[Passage Boundary: Start]
Re: Incompleteness of Cantor's enumeration of the rational numbers (extra-ordinary)

On 24.11.2024 20:26, Jim Burns wrote:

On 11/24/2024 9:05 AM, WM wrote:

On 23.11.2024 23:10, Jim Burns wrote:

On 11/23/2024 4:39 PM, WM wrote:

On 23.11.2024 22:20, Jim Burns wrote:

 

Do you (WM) object to
  k ↦ k+1 : one.to.one

>
I don't know what that waffle should mean.

>
k ↦ k+1  means the successor operation.
>
'One.to.one' means that,
if j≠k  then j+1≠k+1
different numbers have different successors.
>
I am claiming that
different numbers have different successors.

>
Ok.

 "Ok, I understand you"
  or
"Ok, different numbers have different successors"
[Passage Boundary: End]
[Provided information Boundary: Start]
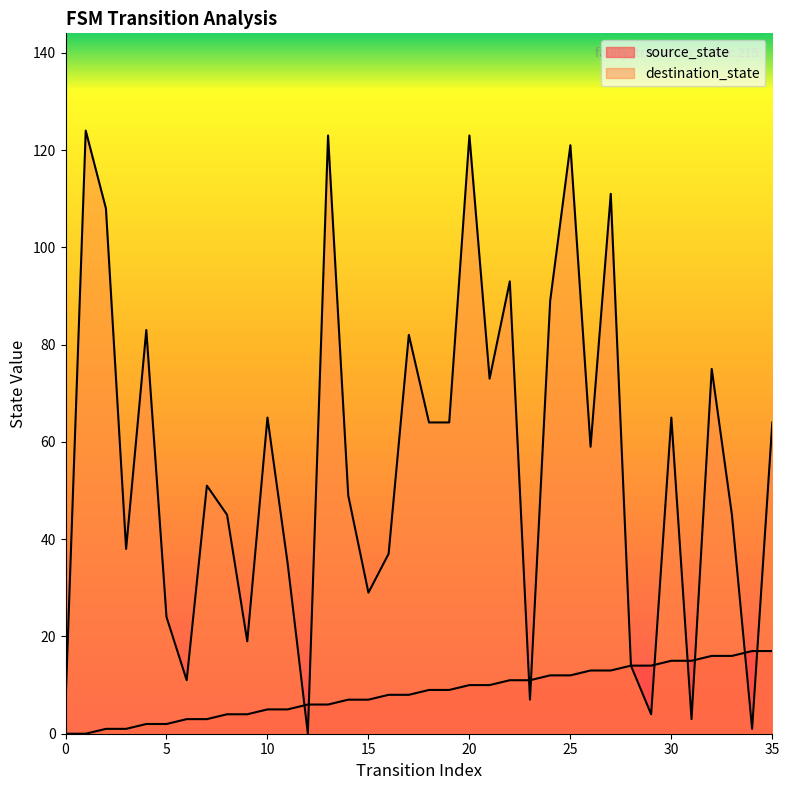

What are all the series names shown in the legend?

source_state, destination_state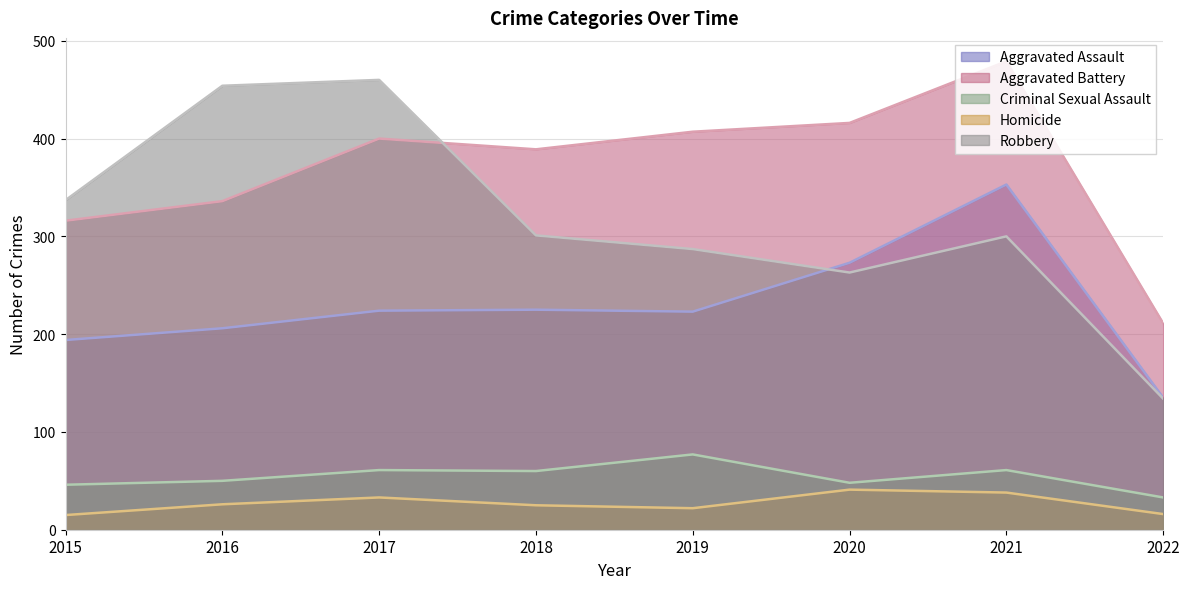

Is the value of Aggravated Battery at 2018 greater than the value of Homicide at 2018?

Yes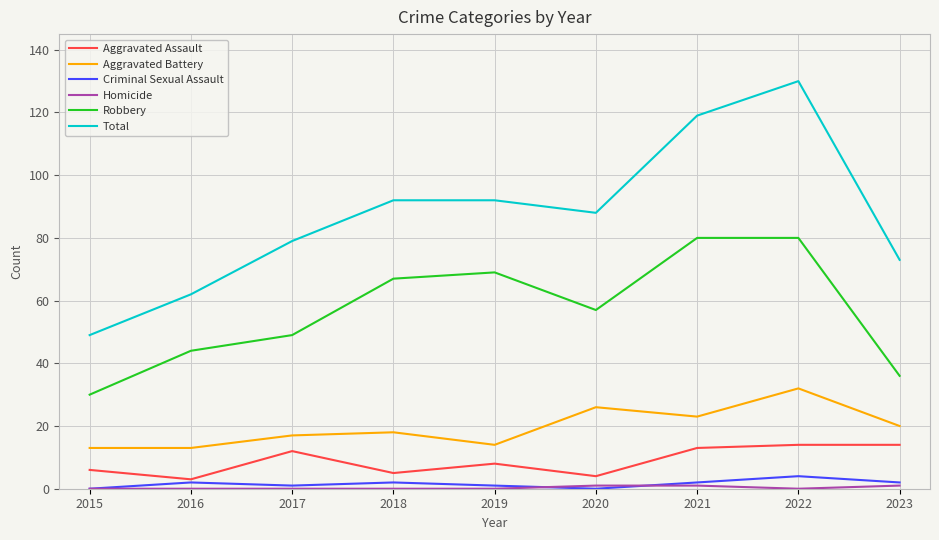

True or false: Aggravated Assault and Robbery intersect in this chart.

False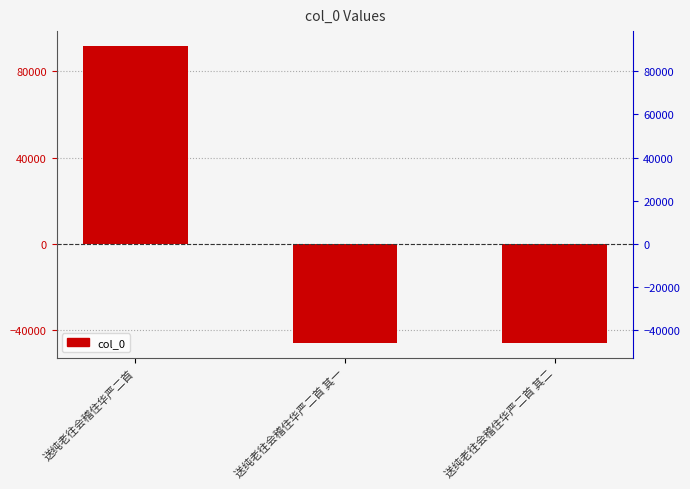

How many values are above zero?

1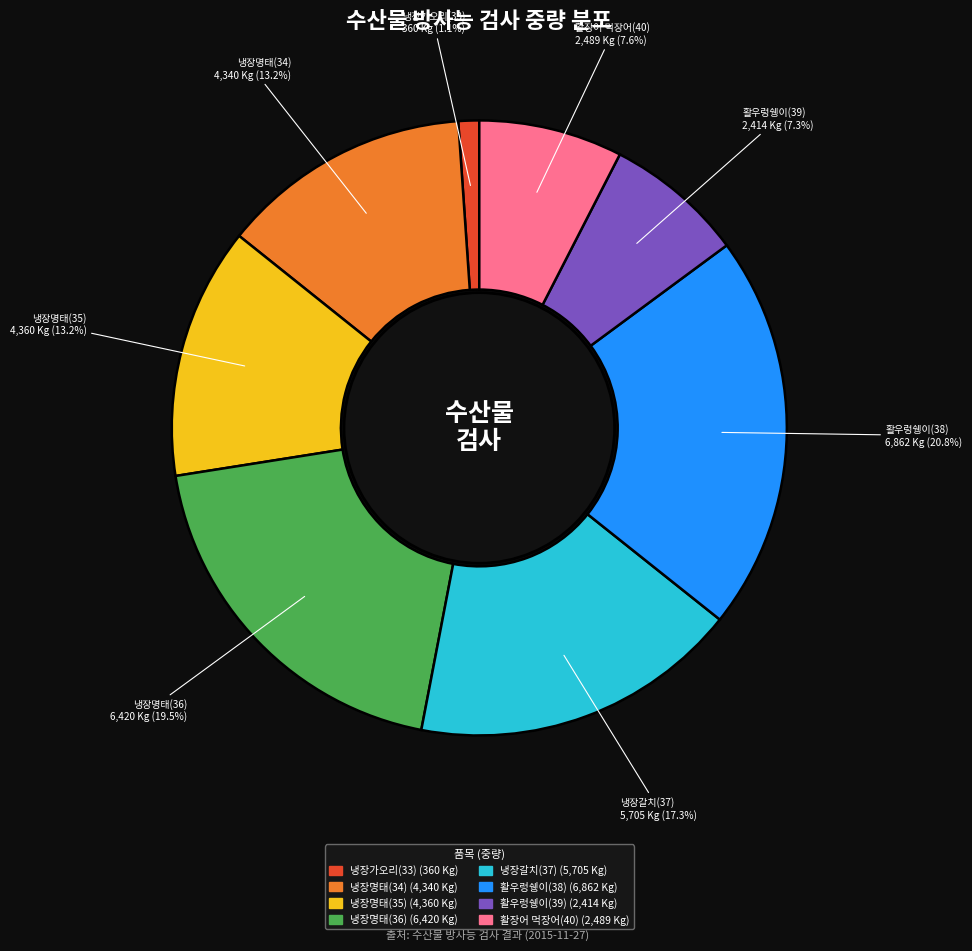

True or false: 냉장가오리(33) accounts for 13% of the total.

False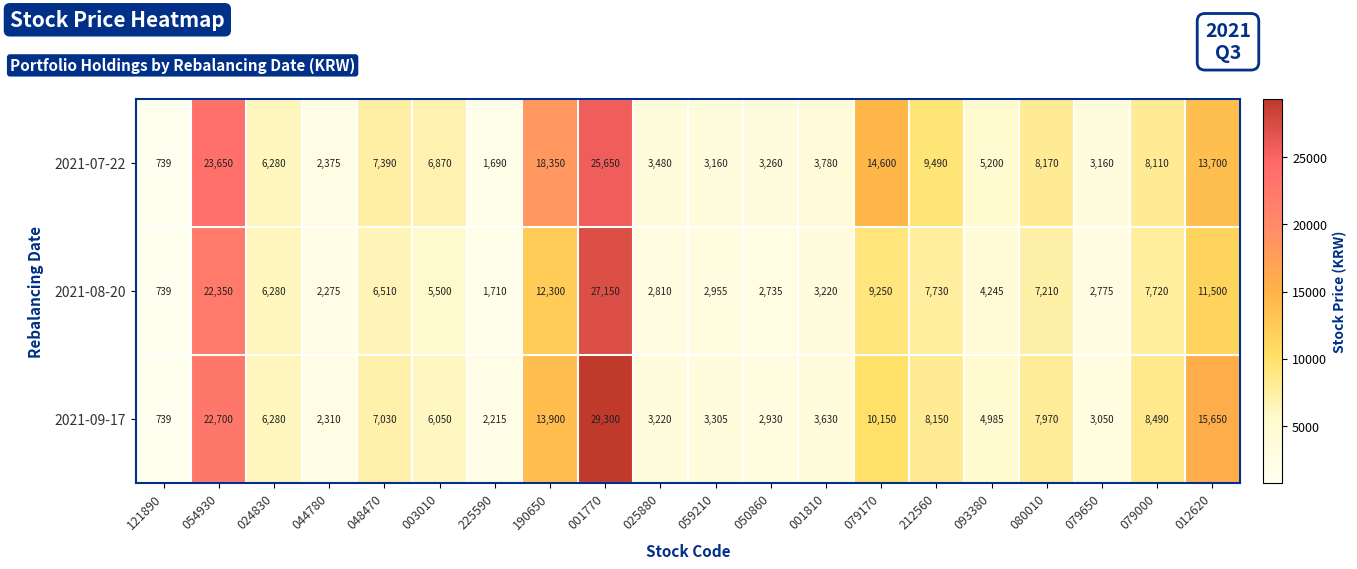

At which label does 2021-09-17 first exceed 6280?

054930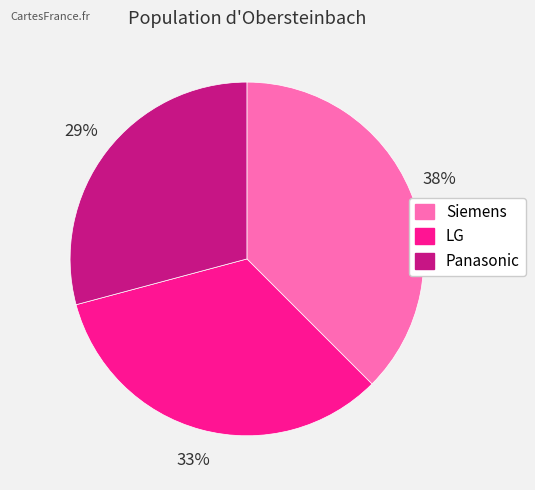

How many slices are in this pie chart?

3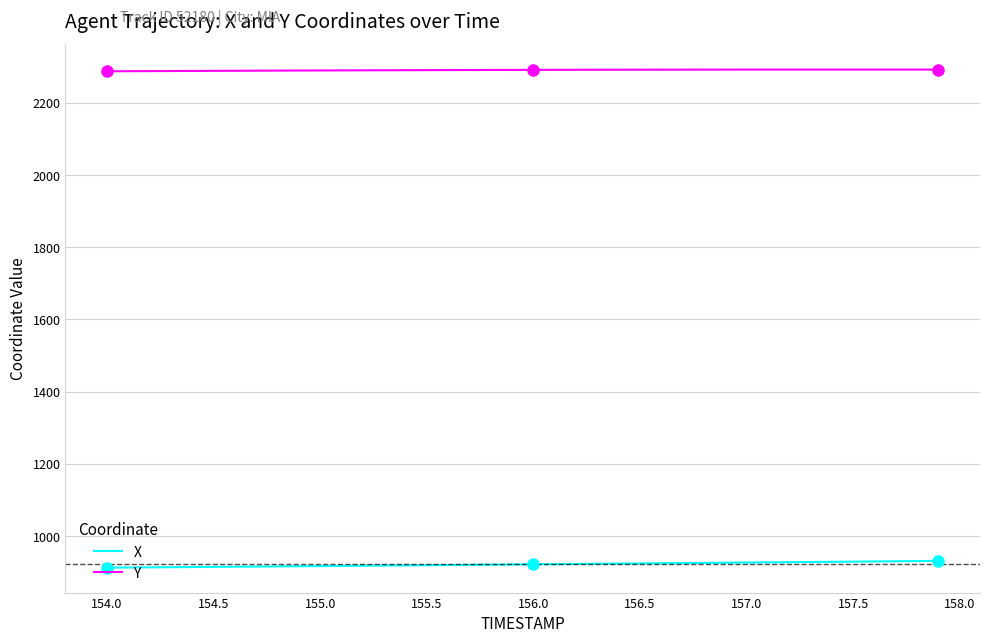

Does the chart have visible grid lines?

Yes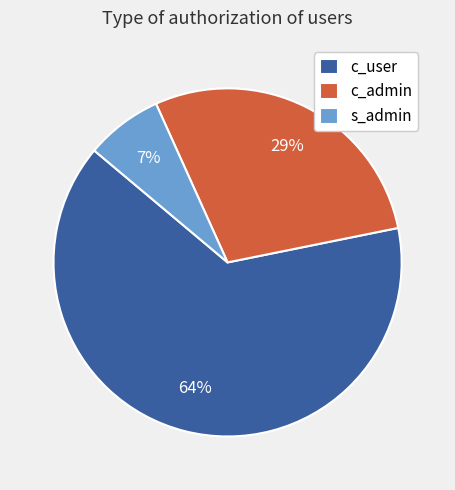

Does any single category account for the majority?

Yes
[Provided information Boundary: End]
__What you will do__
**a.** Return the part of the forum post on Cantor's enumeration that opens with the words containing "On 23.11.2024 23:10, Jim" and closes with "waffle should mean.".
**b.** Write the next part of the forum post on Cantor's enumeration, picking up right after its final line.

__Your written answers__
**a.**
On 23.11.2024 23:10, Jim Burns wrote:

On 11/23/2024 4:39 PM, WM wrote:

On 23.11.2024 22:20, Jim Burns wrote:

 

Do you (WM) object to
  k ↦ k+1 : one.to.one

>
I don't know what that waffle should mean.

**b.**
  ?

Yes.

What we mean by
  |E(k)| ≤ |E(k+1)|
is that
there is a one.to.one function
  from E(k) to E(k+1)
The successor operation, for example.

What I mean is the fact that
∀k ∈ ℕ: |E(k+1)| = |E(k)| - 1
whereas Cantor's ℵo is a very unsharp measure.

 So, there is.
So, |E(k)| ≤ |E(k+1)|  isn't wrong.

Cantor's nonsense has many faces. It i not suitable for serious maths.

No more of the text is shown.